Task directions
Return every entry below without altering a word.

Collected data:

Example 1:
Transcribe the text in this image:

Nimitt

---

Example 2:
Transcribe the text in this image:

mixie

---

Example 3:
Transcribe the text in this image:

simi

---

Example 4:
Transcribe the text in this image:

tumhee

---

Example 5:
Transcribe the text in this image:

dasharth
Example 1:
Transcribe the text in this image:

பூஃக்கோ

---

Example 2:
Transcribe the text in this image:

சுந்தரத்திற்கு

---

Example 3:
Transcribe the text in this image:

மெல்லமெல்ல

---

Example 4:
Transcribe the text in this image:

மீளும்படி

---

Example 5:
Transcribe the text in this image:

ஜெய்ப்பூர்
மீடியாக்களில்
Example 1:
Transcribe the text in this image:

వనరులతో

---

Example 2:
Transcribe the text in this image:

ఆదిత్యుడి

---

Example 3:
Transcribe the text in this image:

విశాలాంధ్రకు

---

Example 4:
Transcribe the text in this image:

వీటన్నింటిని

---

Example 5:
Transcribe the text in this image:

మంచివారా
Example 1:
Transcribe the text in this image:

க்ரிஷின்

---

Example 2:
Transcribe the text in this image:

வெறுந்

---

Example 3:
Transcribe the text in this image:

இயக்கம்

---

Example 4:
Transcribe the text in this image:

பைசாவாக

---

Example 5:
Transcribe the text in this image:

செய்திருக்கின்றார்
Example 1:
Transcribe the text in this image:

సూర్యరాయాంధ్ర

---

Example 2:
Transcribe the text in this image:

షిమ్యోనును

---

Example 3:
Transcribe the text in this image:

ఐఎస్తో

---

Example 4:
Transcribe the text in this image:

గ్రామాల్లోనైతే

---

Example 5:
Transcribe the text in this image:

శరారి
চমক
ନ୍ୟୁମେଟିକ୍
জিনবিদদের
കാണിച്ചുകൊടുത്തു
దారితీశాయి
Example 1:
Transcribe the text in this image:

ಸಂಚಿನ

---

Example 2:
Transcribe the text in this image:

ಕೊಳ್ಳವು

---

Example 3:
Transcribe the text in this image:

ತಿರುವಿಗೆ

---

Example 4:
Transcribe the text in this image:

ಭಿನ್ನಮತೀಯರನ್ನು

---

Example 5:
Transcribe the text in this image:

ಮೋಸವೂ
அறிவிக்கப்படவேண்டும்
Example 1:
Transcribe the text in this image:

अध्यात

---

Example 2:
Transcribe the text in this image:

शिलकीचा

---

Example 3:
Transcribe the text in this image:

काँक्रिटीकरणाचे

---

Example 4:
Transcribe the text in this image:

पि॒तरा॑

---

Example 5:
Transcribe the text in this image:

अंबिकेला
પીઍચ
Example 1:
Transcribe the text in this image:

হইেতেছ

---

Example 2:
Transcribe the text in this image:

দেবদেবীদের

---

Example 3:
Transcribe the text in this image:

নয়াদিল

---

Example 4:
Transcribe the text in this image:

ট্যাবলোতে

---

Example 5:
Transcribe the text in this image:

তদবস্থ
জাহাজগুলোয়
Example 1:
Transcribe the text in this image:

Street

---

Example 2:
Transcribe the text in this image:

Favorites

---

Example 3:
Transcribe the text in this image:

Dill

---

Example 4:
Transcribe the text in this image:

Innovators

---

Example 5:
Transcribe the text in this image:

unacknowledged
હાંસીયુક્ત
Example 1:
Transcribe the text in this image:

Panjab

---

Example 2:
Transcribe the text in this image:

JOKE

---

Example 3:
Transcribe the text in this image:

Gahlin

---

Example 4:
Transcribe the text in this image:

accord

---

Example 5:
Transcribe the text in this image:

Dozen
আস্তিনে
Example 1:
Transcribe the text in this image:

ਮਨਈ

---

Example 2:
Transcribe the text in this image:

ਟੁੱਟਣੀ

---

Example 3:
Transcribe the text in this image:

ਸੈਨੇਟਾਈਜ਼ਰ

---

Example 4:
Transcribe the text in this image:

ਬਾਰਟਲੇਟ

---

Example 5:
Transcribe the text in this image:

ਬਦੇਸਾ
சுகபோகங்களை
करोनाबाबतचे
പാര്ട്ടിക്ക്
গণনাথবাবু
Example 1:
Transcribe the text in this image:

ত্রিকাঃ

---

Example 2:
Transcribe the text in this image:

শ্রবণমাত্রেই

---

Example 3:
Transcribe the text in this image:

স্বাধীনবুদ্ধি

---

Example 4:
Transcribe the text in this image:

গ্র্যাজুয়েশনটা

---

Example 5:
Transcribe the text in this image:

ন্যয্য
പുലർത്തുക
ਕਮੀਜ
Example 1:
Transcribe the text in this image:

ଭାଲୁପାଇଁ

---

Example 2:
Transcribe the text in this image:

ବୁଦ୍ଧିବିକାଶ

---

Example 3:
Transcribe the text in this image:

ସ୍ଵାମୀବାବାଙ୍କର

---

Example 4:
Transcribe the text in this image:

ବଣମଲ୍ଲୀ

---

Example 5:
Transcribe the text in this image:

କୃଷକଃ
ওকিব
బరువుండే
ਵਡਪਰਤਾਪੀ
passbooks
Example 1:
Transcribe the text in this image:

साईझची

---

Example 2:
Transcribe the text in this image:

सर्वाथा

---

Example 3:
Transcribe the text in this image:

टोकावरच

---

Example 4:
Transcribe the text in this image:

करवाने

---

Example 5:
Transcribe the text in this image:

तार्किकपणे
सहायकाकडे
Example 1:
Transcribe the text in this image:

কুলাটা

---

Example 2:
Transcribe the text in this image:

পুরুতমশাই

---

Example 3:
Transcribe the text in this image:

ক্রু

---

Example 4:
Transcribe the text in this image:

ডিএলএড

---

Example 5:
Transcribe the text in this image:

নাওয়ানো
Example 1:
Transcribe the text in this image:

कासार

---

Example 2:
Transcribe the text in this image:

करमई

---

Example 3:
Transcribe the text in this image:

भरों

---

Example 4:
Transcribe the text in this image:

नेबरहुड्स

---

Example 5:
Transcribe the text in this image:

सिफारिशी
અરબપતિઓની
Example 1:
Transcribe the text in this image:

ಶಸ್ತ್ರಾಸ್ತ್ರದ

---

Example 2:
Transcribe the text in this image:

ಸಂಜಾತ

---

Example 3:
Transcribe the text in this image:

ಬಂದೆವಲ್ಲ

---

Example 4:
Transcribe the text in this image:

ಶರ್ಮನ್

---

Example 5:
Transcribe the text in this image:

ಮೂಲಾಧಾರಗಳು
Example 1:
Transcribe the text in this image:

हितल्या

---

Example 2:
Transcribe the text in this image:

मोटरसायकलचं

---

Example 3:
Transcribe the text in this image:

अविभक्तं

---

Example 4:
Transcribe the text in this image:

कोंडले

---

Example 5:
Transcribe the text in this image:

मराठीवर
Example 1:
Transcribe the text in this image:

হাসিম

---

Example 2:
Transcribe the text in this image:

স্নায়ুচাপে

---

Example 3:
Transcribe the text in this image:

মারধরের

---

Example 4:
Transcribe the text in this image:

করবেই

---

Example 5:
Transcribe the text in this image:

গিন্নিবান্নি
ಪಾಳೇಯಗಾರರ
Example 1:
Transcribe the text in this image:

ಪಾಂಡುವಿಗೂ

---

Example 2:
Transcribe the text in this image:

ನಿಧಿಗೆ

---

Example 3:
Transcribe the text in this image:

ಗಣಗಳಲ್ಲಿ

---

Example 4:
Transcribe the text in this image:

Written solution
Example 1:
Transcribe the text in this image:

Nimitt

---

Example 2:
Transcribe the text in this image:

mixie

---

Example 3:
Transcribe the text in this image:

simi

---

Example 4:
Transcribe the text in this image:

tumhee

---

Example 5:
Transcribe the text in this image:

dasharth
Example 1:
Transcribe the text in this image:

பூஃக்கோ

---

Example 2:
Transcribe the text in this image:

சுந்தரத்திற்கு

---

Example 3:
Transcribe the text in this image:

மெல்லமெல்ல

---

Example 4:
Transcribe the text in this image:

மீளும்படி

---

Example 5:
Transcribe the text in this image:

ஜெய்ப்பூர்
மீடியாக்களில்
Example 1:
Transcribe the text in this image:

వనరులతో

---

Example 2:
Transcribe the text in this image:

ఆదిత్యుడి

---

Example 3:
Transcribe the text in this image:

విశాలాంధ్రకు

---

Example 4:
Transcribe the text in this image:

వీటన్నింటిని

---

Example 5:
Transcribe the text in this image:

మంచివారా
Example 1:
Transcribe the text in this image:

க்ரிஷின்

---

Example 2:
Transcribe the text in this image:

வெறுந்

---

Example 3:
Transcribe the text in this image:

இயக்கம்

---

Example 4:
Transcribe the text in this image:

பைசாவாக

---

Example 5:
Transcribe the text in this image:

செய்திருக்கின்றார்
Example 1:
Transcribe the text in this image:

సూర్యరాయాంధ్ర

---

Example 2:
Transcribe the text in this image:

షిమ్యోనును

---

Example 3:
Transcribe the text in this image:

ఐఎస్తో

---

Example 4:
Transcribe the text in this image:

గ్రామాల్లోనైతే

---

Example 5:
Transcribe the text in this image:

శరారి
চমক
ନ୍ୟୁମେଟିକ୍
জিনবিদদের
കാണിച്ചുകൊടുത്തു
దారితీశాయి
Example 1:
Transcribe the text in this image:

ಸಂಚಿನ

---

Example 2:
Transcribe the text in this image:

ಕೊಳ್ಳವು

---

Example 3:
Transcribe the text in this image:

ತಿರುವಿಗೆ

---

Example 4:
Transcribe the text in this image:

ಭಿನ್ನಮತೀಯರನ್ನು

---

Example 5:
Transcribe the text in this image:

ಮೋಸವೂ
அறிவிக்கப்படவேண்டும்
Example 1:
Transcribe the text in this image:

अध्यात

---

Example 2:
Transcribe the text in this image:

शिलकीचा

---

Example 3:
Transcribe the text in this image:

काँक्रिटीकरणाचे

---

Example 4:
Transcribe the text in this image:

पि॒तरा॑

---

Example 5:
Transcribe the text in this image:

अंबिकेला
પીઍચ
Example 1:
Transcribe the text in this image:

হইেতেছ

---

Example 2:
Transcribe the text in this image:

দেবদেবীদের

---

Example 3:
Transcribe the text in this image:

নয়াদিল

---

Example 4:
Transcribe the text in this image:

ট্যাবলোতে

---

Example 5:
Transcribe the text in this image:

তদবস্থ
জাহাজগুলোয়
Example 1:
Transcribe the text in this image:

Street

---

Example 2:
Transcribe the text in this image:

Favorites

---

Example 3:
Transcribe the text in this image:

Dill

---

Example 4:
Transcribe the text in this image:

Innovators

---

Example 5:
Transcribe the text in this image:

unacknowledged
હાંસીયુક્ત
Example 1:
Transcribe the text in this image:

Panjab

---

Example 2:
Transcribe the text in this image:

JOKE

---

Example 3:
Transcribe the text in this image:

Gahlin

---

Example 4:
Transcribe the text in this image:

accord

---

Example 5:
Transcribe the text in this image:

Dozen
আস্তিনে
Example 1:
Transcribe the text in this image:

ਮਨਈ

---

Example 2:
Transcribe the text in this image:

ਟੁੱਟਣੀ

---

Example 3:
Transcribe the text in this image:

ਸੈਨੇਟਾਈਜ਼ਰ

---

Example 4:
Transcribe the text in this image:

ਬਾਰਟਲੇਟ

---

Example 5:
Transcribe the text in this image:

ਬਦੇਸਾ
சுகபோகங்களை
करोनाबाबतचे
പാര്ട്ടിക്ക്
গণনাথবাবু
Example 1:
Transcribe the text in this image:

ত্রিকাঃ

---

Example 2:
Transcribe the text in this image:

শ্রবণমাত্রেই

---

Example 3:
Transcribe the text in this image:

স্বাধীনবুদ্ধি

---

Example 4:
Transcribe the text in this image:

গ্র্যাজুয়েশনটা

---

Example 5:
Transcribe the text in this image:

ন্যয্য
പുലർത്തുക
ਕਮੀਜ
Example 1:
Transcribe the text in this image:

ଭାଲୁପାଇଁ

---

Example 2:
Transcribe the text in this image:

ବୁଦ୍ଧିବିକାଶ

---

Example 3:
Transcribe the text in this image:

ସ୍ଵାମୀବାବାଙ୍କର

---

Example 4:
Transcribe the text in this image:

ବଣମଲ୍ଲୀ

---

Example 5:
Transcribe the text in this image:

କୃଷକଃ
ওকিব
బరువుండే
ਵਡਪਰਤਾਪੀ
passbooks
Example 1:
Transcribe the text in this image:

साईझची

---

Example 2:
Transcribe the text in this image:

सर्वाथा

---

Example 3:
Transcribe the text in this image:

टोकावरच

---

Example 4:
Transcribe the text in this image:

करवाने

---

Example 5:
Transcribe the text in this image:

तार्किकपणे
सहायकाकडे
Example 1:
Transcribe the text in this image:

কুলাটা

---

Example 2:
Transcribe the text in this image:

পুরুতমশাই

---

Example 3:
Transcribe the text in this image:

ক্রু

---

Example 4:
Transcribe the text in this image:

ডিএলএড

---

Example 5:
Transcribe the text in this image:

নাওয়ানো
Example 1:
Transcribe the text in this image:

कासार

---

Example 2:
Transcribe the text in this image:

करमई

---

Example 3:
Transcribe the text in this image:

भरों

---

Example 4:
Transcribe the text in this image:

नेबरहुड्स

---

Example 5:
Transcribe the text in this image:

सिफारिशी
અરબપતિઓની
Example 1:
Transcribe the text in this image:

ಶಸ್ತ್ರಾಸ್ತ್ರದ

---

Example 2:
Transcribe the text in this image:

ಸಂಜಾತ

---

Example 3:
Transcribe the text in this image:

ಬಂದೆವಲ್ಲ

---

Example 4:
Transcribe the text in this image:

ಶರ್ಮನ್

---

Example 5:
Transcribe the text in this image:

ಮೂಲಾಧಾರಗಳು
Example 1:
Transcribe the text in this image:

हितल्या

---

Example 2:
Transcribe the text in this image:

मोटरसायकलचं

---

Example 3:
Transcribe the text in this image:

अविभक्तं

---

Example 4:
Transcribe the text in this image:

कोंडले

---

Example 5:
Transcribe the text in this image:

मराठीवर
Example 1:
Transcribe the text in this image:

হাসিম

---

Example 2:
Transcribe the text in this image:

স্নায়ুচাপে

---

Example 3:
Transcribe the text in this image:

মারধরের

---

Example 4:
Transcribe the text in this image:

করবেই

---

Example 5:
Transcribe the text in this image:

গিন্নিবান্নি
ಪಾಳೇಯಗಾರರ
Example 1:
Transcribe the text in this image:

ಪಾಂಡುವಿಗೂ

---

Example 2:
Transcribe the text in this image:

ನಿಧಿಗೆ

---

Example 3:
Transcribe the text in this image:

ಗಣಗಳಲ್ಲಿ

---

Example 4:
Transcribe the text in this image:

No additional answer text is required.